Testo di lettura
Il segretario generale dell'Onu Antonio Guterres (AFP)


L’onda (d’urto) dell'Ue

COP25 – Sul tema ambientale si è fatta avanti l’Europa con il discorso di investitura di Ursula von der Leyen, la nuova presidente della commissione europea, che parteciperà al vertice sul clima di Madrid
/ 09.12.2019
di Alfredo Venturi

L’umanità, dice Antonio Guterres, ha mosso guerra al pianeta. E ora il pianeta sta contrattaccando. Aprendo a Madrid la venticinquesima conferenza delle parti sul clima, il segretario generale delle Nazioni Unite sottolinea una volta ancora che siamo di fronte a un bivio: o invertiamo la tendenza riducendo drasticamente l’effetto serra e dunque neutralizzando i cambiamenti climatici in corso, o ci attende un catastrofico precipitare degli eventi. Siamo insomma vicini al punto di non ritorno, oltre il quale non ci sarà più nulla da fare. È un appello non nuovo, sostenuto dall’allarme documentato della comunità scientifica fin da ventisette anni or sono, da quella conferenza di Rio de Janeiro con cui l’Onu avviò nel 1992 la grande consultazione planetaria culminata nel 2015 con l’accordo di Parigi.

Cioè con il solenne impegno internazionale a ridurre in un ragionevole numero di anni a meno di due gradi centigradi, possibilmente non più di uno e mezzo, l’aumento della temperatura media planetaria rispetto ai valori che precedettero la rivoluzione industriale. Perché oltre i due gradi il deterioramento dell’assetto naturale sarebbe irreversibile. Finora qualcosa è stato fatto, ma la progressione del fenomeno è stata soltanto rallentata.

Dati registrati
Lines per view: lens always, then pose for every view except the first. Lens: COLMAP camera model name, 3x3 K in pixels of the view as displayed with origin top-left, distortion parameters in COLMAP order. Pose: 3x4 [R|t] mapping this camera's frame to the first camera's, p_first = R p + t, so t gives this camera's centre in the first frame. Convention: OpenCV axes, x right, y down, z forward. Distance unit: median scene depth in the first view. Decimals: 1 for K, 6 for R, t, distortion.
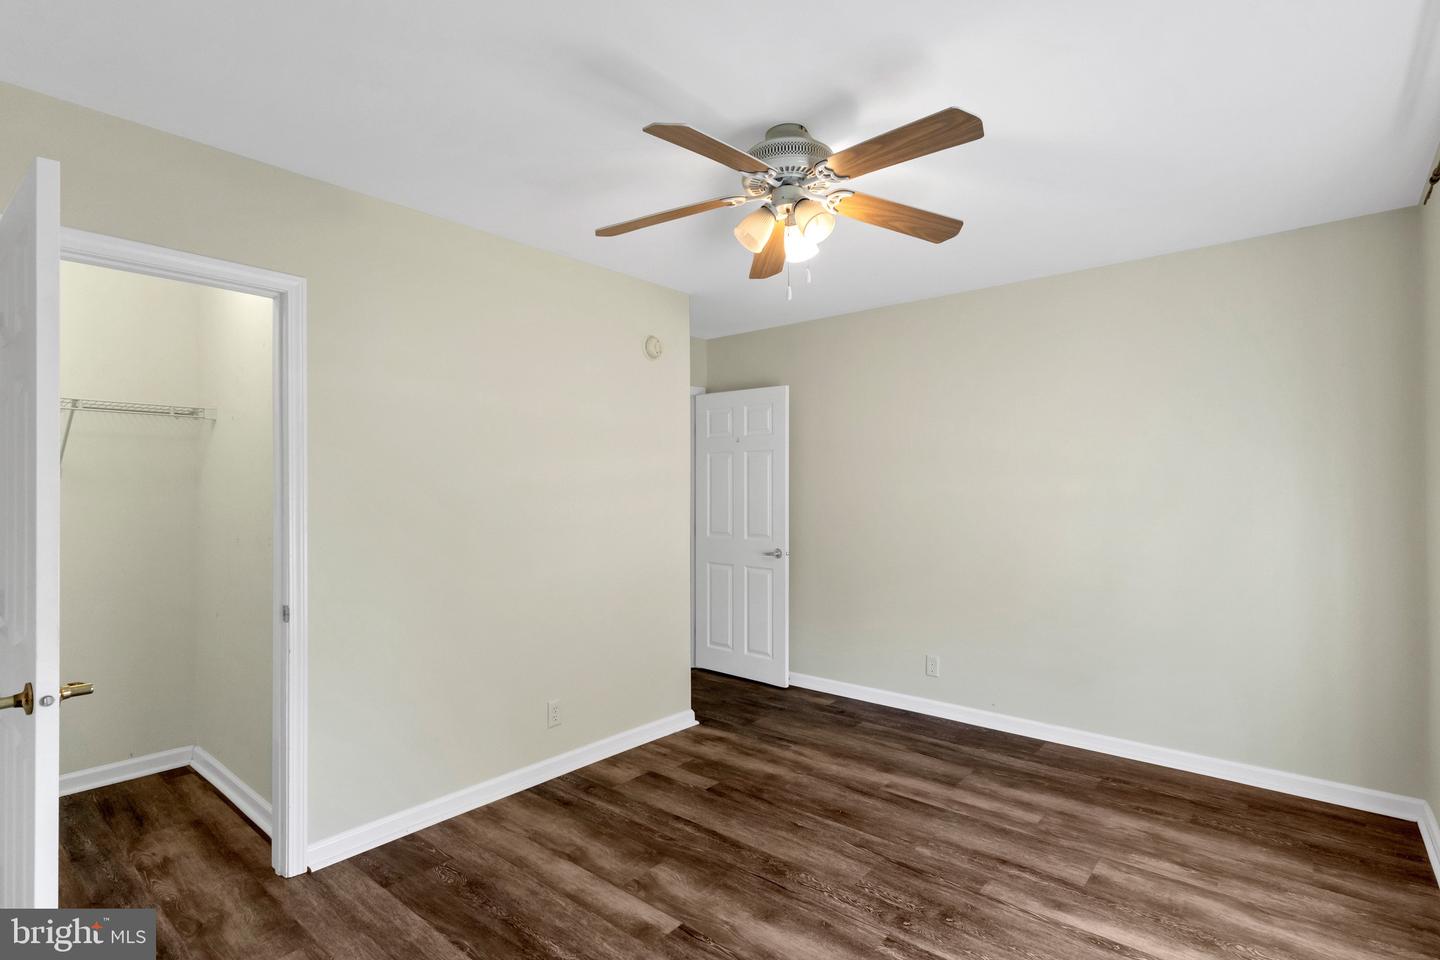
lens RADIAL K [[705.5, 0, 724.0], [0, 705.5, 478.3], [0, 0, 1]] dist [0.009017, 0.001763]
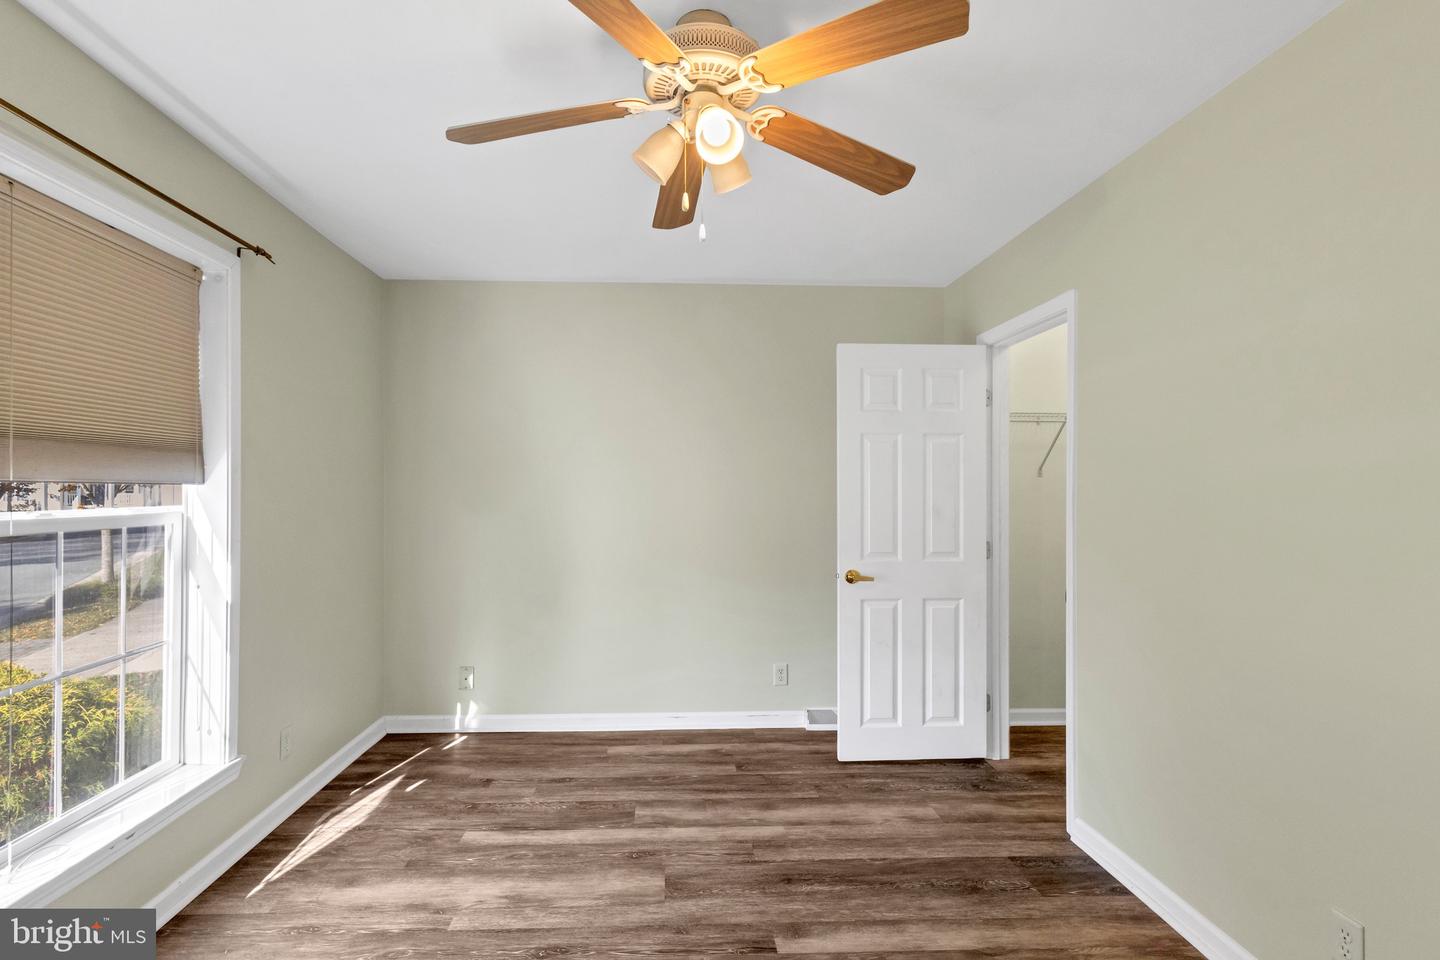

Esercizi da svolgere
(1) Elenchi tutte le città nominate nel testo sulla conferenza per il clima.
(2) Aggiorni il passo del testo sulla conferenza per il clima che comincia con "Cioè con il" e prosegue fino a "stata soltanto rallentata.", sostituendo "ragionevole" con "limitato".
(3) Secondo il testo sulla conferenza per il clima, in quale anno l'Onu avviò la consultazione planetaria con la conferenza di Rio de Janeiro?

Soluzioni degli esercizi
(1) Madrid, Rio de Janeiro, Parigi

(2)
Cioè con il solenne impegno internazionale a ridurre in un limitato numero di anni a meno di due gradi centigradi, possibilmente non più di uno e mezzo, l’aumento della temperatura media planetaria rispetto ai valori che precedettero la rivoluzione industriale. Perché oltre i due gradi il deterioramento dell’assetto naturale sarebbe irreversibile. Finora qualcosa è stato fatto, ma la progressione del fenomeno è stata soltanto rallentata.

(3) Nel 1992.